For many of us, the pandemic is receding, employees are making their way back to their offices, and all of us are stumbling back into the new normal.
In my world as an executive coach, this means one thing: it's time to do an offsite. For the past few months, my conversations with the founders and CEOs I coach have revolved around getting the team together.
If you're planning your own offsite, here are a few tips to make the time valuable, creative, and fun.
1. Set goals.
A good goal right now is just to be together and get to know each other. Building relationships is particularly important right now. Plenty of executives joined companies during the pandemic and have never met the team in person.
Other goals might be to decide on the strategy for next year, to clarify and renew the culture, or to determine the owners of each process and clarify the handoffs.
One way to make sure you have clear goals is to fill in the blank in this statement: "When we leave the offsite, we'll know we have been successful because we will walk out with X, Y and Z." Figure that out for yourself and ask your team to answer the same question. Having a well-crafted goal is a strong foundation for a great session.
2. Craft your agenda to meet the goals.
Once you have the goals, you
can create your agenda. Don't get the order mixed-- many companies create the agenda before they have clear goals and end up covering a hodgepodge of stuff at the offsite. With no rhyme or reason, it becomes a mess of topics which is confusing and draining.If a topic or experience supports your goals, yes, it belongs on the agenda. If it doesn't, then no, save it for another time.
Then, put the topics either in order of hardest first thing in the morning (when you're clear and awake) or a logical build. For example, you can't really work on clear goals for each executive when you haven't figured out the operational plan yet.

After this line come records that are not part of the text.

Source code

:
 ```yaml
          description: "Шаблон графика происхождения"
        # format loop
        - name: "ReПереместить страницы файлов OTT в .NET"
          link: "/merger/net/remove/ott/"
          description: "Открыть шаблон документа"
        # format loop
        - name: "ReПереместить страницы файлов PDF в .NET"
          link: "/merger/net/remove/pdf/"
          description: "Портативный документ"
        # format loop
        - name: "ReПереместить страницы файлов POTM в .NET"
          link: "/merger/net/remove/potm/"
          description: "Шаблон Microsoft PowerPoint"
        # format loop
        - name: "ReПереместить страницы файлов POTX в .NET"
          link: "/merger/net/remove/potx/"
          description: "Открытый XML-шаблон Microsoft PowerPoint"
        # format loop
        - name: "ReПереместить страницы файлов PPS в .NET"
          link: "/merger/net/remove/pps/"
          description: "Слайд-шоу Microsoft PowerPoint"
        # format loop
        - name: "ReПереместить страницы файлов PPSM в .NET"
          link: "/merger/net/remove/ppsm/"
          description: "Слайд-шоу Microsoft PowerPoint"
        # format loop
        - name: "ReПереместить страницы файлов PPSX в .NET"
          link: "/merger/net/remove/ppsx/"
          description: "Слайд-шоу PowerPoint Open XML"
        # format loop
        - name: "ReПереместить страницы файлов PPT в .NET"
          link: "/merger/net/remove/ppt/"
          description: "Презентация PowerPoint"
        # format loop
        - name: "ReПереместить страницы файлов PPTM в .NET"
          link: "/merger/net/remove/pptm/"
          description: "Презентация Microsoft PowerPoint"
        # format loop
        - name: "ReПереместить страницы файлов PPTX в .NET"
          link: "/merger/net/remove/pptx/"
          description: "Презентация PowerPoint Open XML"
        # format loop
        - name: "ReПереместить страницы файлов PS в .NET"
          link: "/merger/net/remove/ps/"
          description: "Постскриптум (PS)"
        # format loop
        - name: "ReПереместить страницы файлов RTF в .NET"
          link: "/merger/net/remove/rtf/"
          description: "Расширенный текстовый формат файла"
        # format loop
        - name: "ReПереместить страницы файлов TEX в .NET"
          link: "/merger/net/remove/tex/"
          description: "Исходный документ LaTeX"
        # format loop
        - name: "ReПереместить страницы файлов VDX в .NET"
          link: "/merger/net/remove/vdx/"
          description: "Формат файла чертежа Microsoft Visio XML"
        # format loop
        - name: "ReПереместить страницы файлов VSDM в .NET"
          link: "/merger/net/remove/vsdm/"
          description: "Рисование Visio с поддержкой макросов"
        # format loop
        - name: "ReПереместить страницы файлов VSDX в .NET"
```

And you can't complete the operational plan unless you've nailed down the strategy.
Once you have the topics, decide how you're going to address them. Will there just be a big discussion? Will you have small groups go off and collaborate and then come back and report out? Switch up the way you plan to address each topic to create energy and flow within your team.
3. Send out pre-work.
In some ways, pre-work is the most critical part of the offsite. Requiring pre-work forces each person to think through the topics they are responsible for, gather information, and present it to others in a digestible way. Pre-work also primes people to think ahead about key topics. When people read and absorb pre-work in advance you use precious meeting time to discuss, debate and decide.
Pre-work may include a questionnaire on how the team operates and what they'd like to improve on. Or, it could be an overview of the positioning of your competitors and their strengths and weakness, compared with your own. Sending out the right pre-work will create more focused discussions at the offsite.
4. Build in informal time.
The point about being offsite is to be away from your day-to-day rhythm of work. A key part of the value of that is creating space for informal time. Make sure you have dinners and maybe an activity or two to encourage socializing.
This is particularly important coming out of the pandemic. Your team hasn't been together in person for quite a while, and some new people have probably joined since you last were in-person. Creating a bond is essential to having a good working relationship.
One of my clients organized a walking tour of the city we all visited for the offsite, and one did a mindfulness session together. Axe-throwing has also become a thing. Find a way to step away from the business and do something fun, creative, and inspiring.
5. Follow-up.
If pre-work is filling your tank with gas prior to the offsite, then follow-up is the oil change three months later. After your offsite, schedule a few blocks of time to follow up on action items that will come out of the session. Use that time to discuss what you decided at the offsite, track your progress, and course-correct when you need to.
Offsites are expensive. Make sure you get lasting value by having a plan to regroup and move decisions forward coming out of the sessions. Overall, an offsite is an important part of stewarding your team. Use these tips to make sure it's valuable.